A good analogy may be the debate over whether Oscar Pistorius could compete with his artificial legs. That debate was appropriate, but also required a great deal of sensitivity. The need for sensitivity here is even greater. Nobody tried to argue that Pistorius was not really human, or a man, because his bionic legs might give him an unfair advantage in running. Unfortunately, people are trying to argue that trans women are not really women because they might, on average, have a competitive advantage over other women.

The issue is we have an existing way of segregation that touches on a very sensitive topic. This is a very recent way of segregating, and imo, not too late to revise or amend, given what we know now.

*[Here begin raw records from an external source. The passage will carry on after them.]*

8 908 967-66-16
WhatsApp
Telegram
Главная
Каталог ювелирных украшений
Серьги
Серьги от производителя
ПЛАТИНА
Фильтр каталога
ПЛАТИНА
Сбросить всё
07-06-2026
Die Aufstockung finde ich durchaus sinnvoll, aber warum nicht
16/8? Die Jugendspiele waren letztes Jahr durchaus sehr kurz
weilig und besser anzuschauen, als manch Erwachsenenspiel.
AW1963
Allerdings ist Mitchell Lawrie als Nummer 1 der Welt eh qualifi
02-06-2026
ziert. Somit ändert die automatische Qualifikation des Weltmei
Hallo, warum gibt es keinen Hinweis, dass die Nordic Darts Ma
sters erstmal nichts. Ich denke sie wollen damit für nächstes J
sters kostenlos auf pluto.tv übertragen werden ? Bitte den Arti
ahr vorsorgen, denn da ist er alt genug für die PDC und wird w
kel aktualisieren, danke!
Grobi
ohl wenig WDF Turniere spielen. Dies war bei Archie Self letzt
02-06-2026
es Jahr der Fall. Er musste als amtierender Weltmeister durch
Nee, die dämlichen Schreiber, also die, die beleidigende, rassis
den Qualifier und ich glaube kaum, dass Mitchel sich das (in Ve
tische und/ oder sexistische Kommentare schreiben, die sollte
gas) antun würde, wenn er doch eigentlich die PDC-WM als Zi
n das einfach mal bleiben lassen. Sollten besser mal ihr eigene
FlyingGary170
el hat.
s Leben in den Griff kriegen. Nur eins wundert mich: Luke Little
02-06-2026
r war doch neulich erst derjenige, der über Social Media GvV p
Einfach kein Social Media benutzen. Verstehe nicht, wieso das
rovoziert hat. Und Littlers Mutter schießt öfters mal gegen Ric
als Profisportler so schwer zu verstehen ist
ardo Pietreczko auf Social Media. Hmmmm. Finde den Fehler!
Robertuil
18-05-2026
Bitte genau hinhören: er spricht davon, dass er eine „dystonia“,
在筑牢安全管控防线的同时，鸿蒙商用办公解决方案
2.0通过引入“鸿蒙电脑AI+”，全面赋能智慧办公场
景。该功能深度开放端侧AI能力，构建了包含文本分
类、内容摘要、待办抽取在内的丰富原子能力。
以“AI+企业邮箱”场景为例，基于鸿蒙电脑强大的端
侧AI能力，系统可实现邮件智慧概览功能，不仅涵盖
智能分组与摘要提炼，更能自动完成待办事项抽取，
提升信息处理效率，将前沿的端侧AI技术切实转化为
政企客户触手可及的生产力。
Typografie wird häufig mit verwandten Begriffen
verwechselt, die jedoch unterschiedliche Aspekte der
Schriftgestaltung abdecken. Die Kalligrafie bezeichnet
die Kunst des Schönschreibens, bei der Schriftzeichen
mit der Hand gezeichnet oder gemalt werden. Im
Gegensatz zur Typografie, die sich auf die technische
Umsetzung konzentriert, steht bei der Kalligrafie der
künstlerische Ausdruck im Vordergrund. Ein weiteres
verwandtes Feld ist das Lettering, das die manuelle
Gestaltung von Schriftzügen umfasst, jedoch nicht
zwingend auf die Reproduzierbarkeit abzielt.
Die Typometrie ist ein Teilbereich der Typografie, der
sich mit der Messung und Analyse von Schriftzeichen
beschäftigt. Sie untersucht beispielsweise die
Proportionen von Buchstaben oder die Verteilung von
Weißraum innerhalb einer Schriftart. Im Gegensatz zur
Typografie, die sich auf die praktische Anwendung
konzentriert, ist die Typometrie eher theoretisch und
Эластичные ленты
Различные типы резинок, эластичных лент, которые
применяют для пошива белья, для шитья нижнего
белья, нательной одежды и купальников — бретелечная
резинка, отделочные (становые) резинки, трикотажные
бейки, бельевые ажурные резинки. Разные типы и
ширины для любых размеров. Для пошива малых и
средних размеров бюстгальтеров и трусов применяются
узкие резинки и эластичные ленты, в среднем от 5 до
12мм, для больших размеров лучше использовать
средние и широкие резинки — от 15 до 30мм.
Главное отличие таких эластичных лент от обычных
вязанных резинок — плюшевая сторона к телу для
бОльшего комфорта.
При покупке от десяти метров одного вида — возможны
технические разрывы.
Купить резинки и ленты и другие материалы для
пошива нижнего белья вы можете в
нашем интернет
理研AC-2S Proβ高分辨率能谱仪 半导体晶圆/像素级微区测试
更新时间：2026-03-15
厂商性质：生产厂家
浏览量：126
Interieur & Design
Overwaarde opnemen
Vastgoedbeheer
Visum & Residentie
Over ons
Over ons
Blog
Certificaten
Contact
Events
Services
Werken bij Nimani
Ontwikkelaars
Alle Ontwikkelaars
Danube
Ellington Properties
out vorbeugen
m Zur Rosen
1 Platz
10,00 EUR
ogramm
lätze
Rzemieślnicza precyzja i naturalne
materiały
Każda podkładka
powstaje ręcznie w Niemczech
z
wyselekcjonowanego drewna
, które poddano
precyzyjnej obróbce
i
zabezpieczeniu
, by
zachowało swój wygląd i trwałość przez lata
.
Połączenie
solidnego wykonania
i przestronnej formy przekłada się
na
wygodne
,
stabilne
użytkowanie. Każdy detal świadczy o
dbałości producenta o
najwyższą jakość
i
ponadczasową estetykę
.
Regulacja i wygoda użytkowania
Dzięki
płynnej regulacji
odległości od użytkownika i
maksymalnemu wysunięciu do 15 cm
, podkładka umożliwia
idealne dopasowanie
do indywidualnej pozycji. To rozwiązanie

Will people feel robbed if we segregated based on strength, or height, or weight, or endurance? If not, why? Will this feeling of being robbed only be relevant for the transition period (i.e. I could’ve gotten the scholarship if I played against people of all heights, but now I can only play amongst those that are over 6’, there’s no way I get that scholarship now)?

When you get to the professional leagues – honestly, that’s up to them, and if they want to set a limit on testosterone (as long it’s not applied only to AMAB women) then that’s their business.

But for HS/college sports covered by the XO, I think “fairness” should take a back seat to non-discrimination.

Again, this entire conversation is awkward because the concept of “women’s sports” requires something like a “biological sex”, and it is about explicitly discriminating against people based on “biological sex”.

Basically, women’s sports comes down to “we don’t want to have to compete with men because of their bodies and their hormones”.
And a lot of the trans experiences comes down to “I’m a woman trapped inside of a man’s body with man’s hormones.”

It’s not that transgender women are a problem. It’s that the concept of “women’s sports” is sexist, and the inclusion of transgender women highlights that fact.

I agree with you about basically everything else here. And hopefully the practical/political/emotional consequences of giving trans-women the freedom to partake in sports with their own gender is relatively small.